Aim >> Copy every line of the material below without changing anything, but leave the pictures out.

[Rows from a dataset]
————

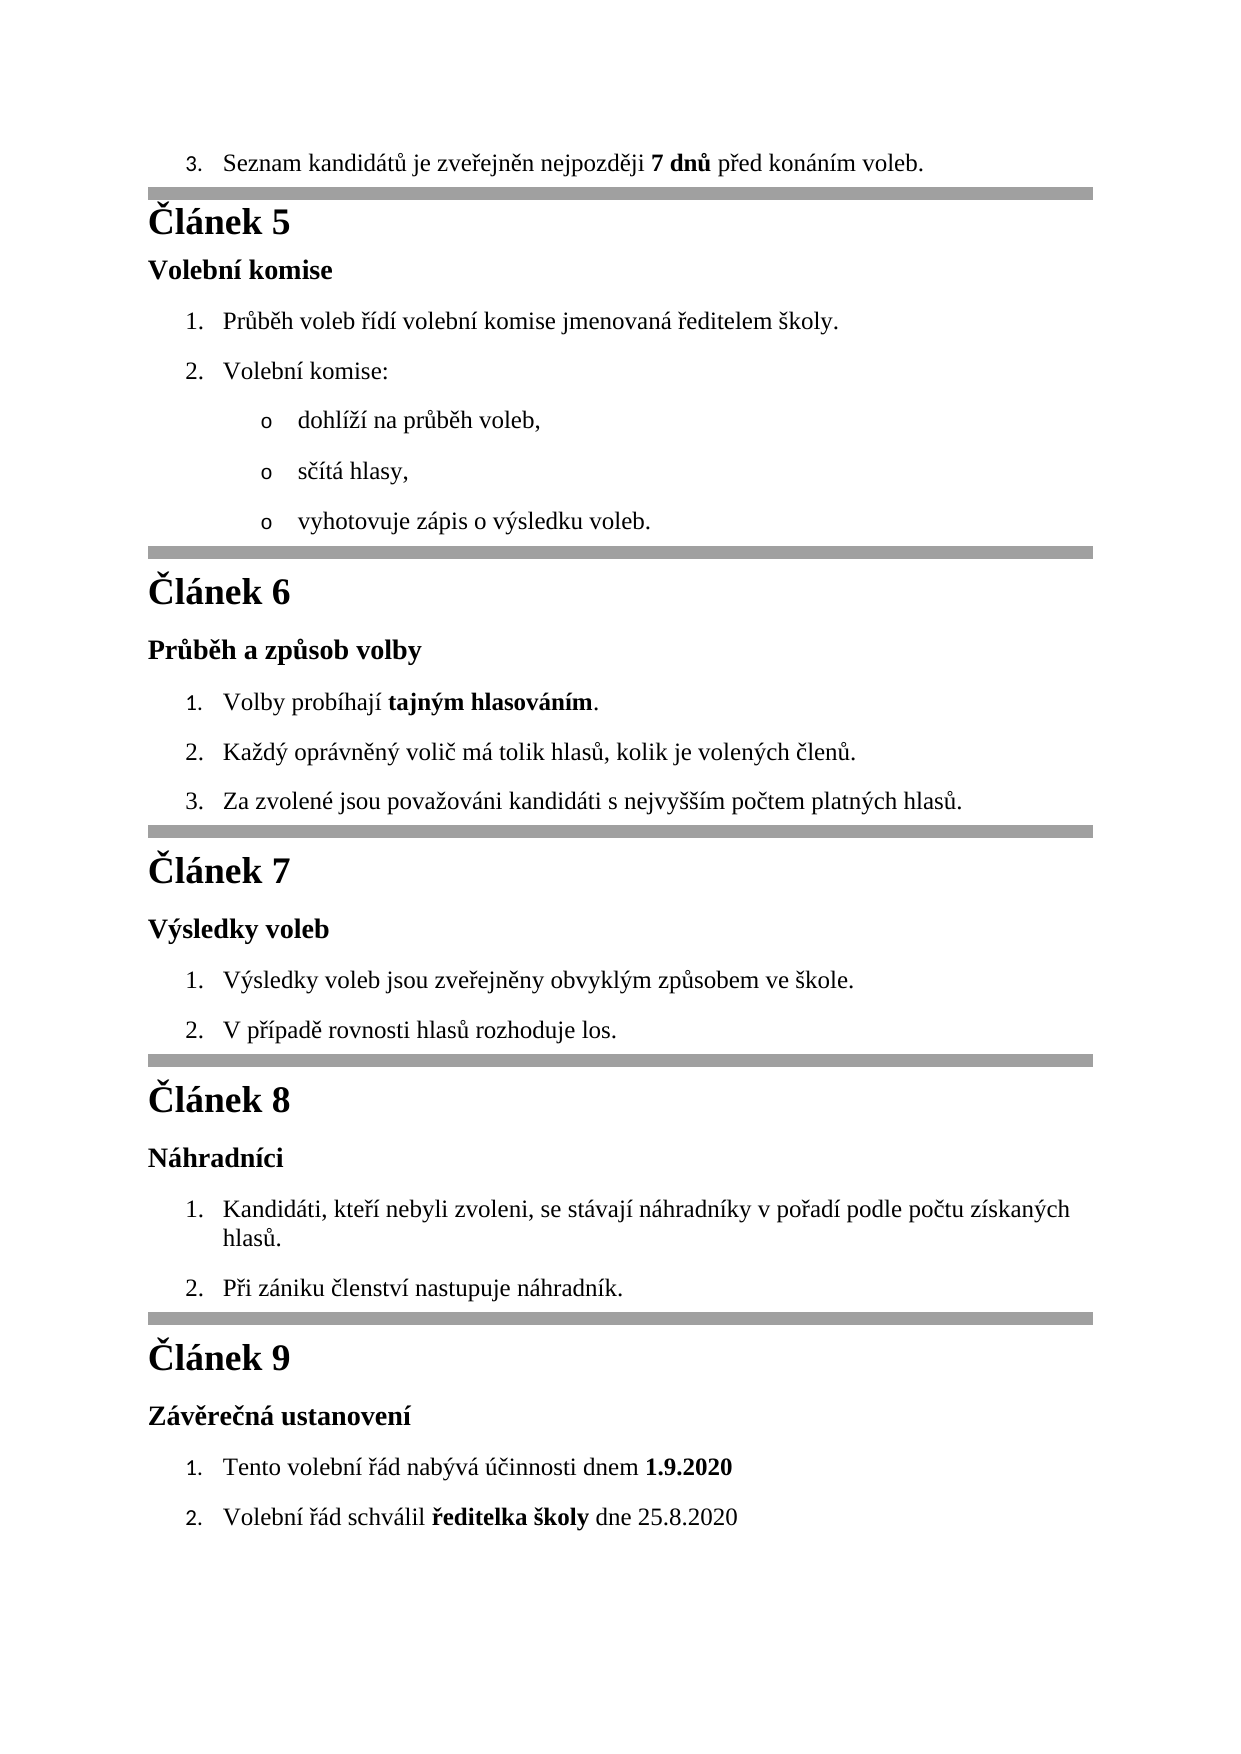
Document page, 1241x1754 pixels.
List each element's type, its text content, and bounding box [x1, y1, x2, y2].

text Závěrečná ustanovení [148, 1399, 1093, 1431]
list vyhotovuje zápis o výsledku voleb. [260, 506, 1093, 536]
list dohlíží na průběh voleb, [260, 406, 1093, 435]
text Článek 7 [148, 848, 1093, 891]
text Článek 5 [148, 200, 1093, 243]
list Volební komise: [185, 356, 1093, 385]
text Článek 9 [148, 1335, 1093, 1378]
list Průběh voleb řídí volební komise jmenovaná ředitelem školy. [185, 306, 1093, 335]
list Výsledky voleb jsou zveřejněny obvyklým způsobem ve škole. [185, 966, 1093, 994]
text Průběh a způsob volby [148, 633, 1093, 666]
list Volby probíhají tajným hlasováním. [185, 687, 1093, 716]
text Výsledky voleb [148, 912, 1093, 945]
list V případě rovnosti hlasů rozhoduje los. [185, 1015, 1093, 1044]
list Kandidáti, kteří nebyli zvoleni, se stávají náhradníky v pořadí podle počtu získaných hlasů. [185, 1194, 1093, 1252]
text Článek 8 [148, 1077, 1093, 1120]
list Seznam kandidátů je zveřejněn nejpozději 7 dnů před konáním voleb. [185, 148, 1093, 177]
list Při zániku členství nastupuje náhradník. [185, 1273, 1093, 1302]
list sčítá hlasy, [260, 456, 1093, 486]
list Tento volební řád nabývá účinnosti dnem 1.9.2020 [185, 1452, 1093, 1481]
list Volební řád schválil ředitelka školy dne 25.8.2020 [185, 1502, 1093, 1531]
list Každý oprávněný volič má tolik hlasů, kolik je volených členů. [185, 737, 1093, 765]
text Náhradníci [148, 1141, 1093, 1174]
text Volební komise [148, 253, 1093, 286]
list Za zvolené jsou považováni kandidáti s nejvyšším počtem platných hlasů. [185, 786, 1093, 815]
text Článek 6 [148, 569, 1093, 613]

————

Exercise result >>
Document page, 1241x1754 pixels.
List each element's type, its text content, and bounding box [x1, y1, x2, y2].

text Závěrečná ustanovení [148, 1399, 1093, 1431]
list vyhotovuje zápis o výsledku voleb. [260, 506, 1093, 536]
list dohlíží na průběh voleb, [260, 406, 1093, 435]
text Článek 7 [148, 848, 1093, 891]
text Článek 5 [148, 200, 1093, 243]
list Volební komise: [185, 356, 1093, 385]
text Článek 9 [148, 1335, 1093, 1378]
list Průběh voleb řídí volební komise jmenovaná ředitelem školy. [185, 306, 1093, 335]
list Výsledky voleb jsou zveřejněny obvyklým způsobem ve škole. [185, 966, 1093, 994]
text Průběh a způsob volby [148, 633, 1093, 666]
list Volby probíhají tajným hlasováním. [185, 687, 1093, 716]
text Výsledky voleb [148, 912, 1093, 945]
list V případě rovnosti hlasů rozhoduje los. [185, 1015, 1093, 1044]
list Kandidáti, kteří nebyli zvoleni, se stávají náhradníky v pořadí podle počtu získaných hlasů. [185, 1194, 1093, 1252]
text Článek 8 [148, 1077, 1093, 1120]
list Seznam kandidátů je zveřejněn nejpozději 7 dnů před konáním voleb. [185, 148, 1093, 177]
list Při zániku členství nastupuje náhradník. [185, 1273, 1093, 1302]
list sčítá hlasy, [260, 456, 1093, 486]
list Tento volební řád nabývá účinnosti dnem 1.9.2020 [185, 1452, 1093, 1481]
list Volební řád schválil ředitelka školy dne 25.8.2020 [185, 1502, 1093, 1531]
list Každý oprávněný volič má tolik hlasů, kolik je volených členů. [185, 737, 1093, 765]
text Náhradníci [148, 1141, 1093, 1174]
text Volební komise [148, 253, 1093, 286]
list Za zvolené jsou považováni kandidáti s nejvyšším počtem platných hlasů. [185, 786, 1093, 815]
text Článek 6 [148, 569, 1093, 613]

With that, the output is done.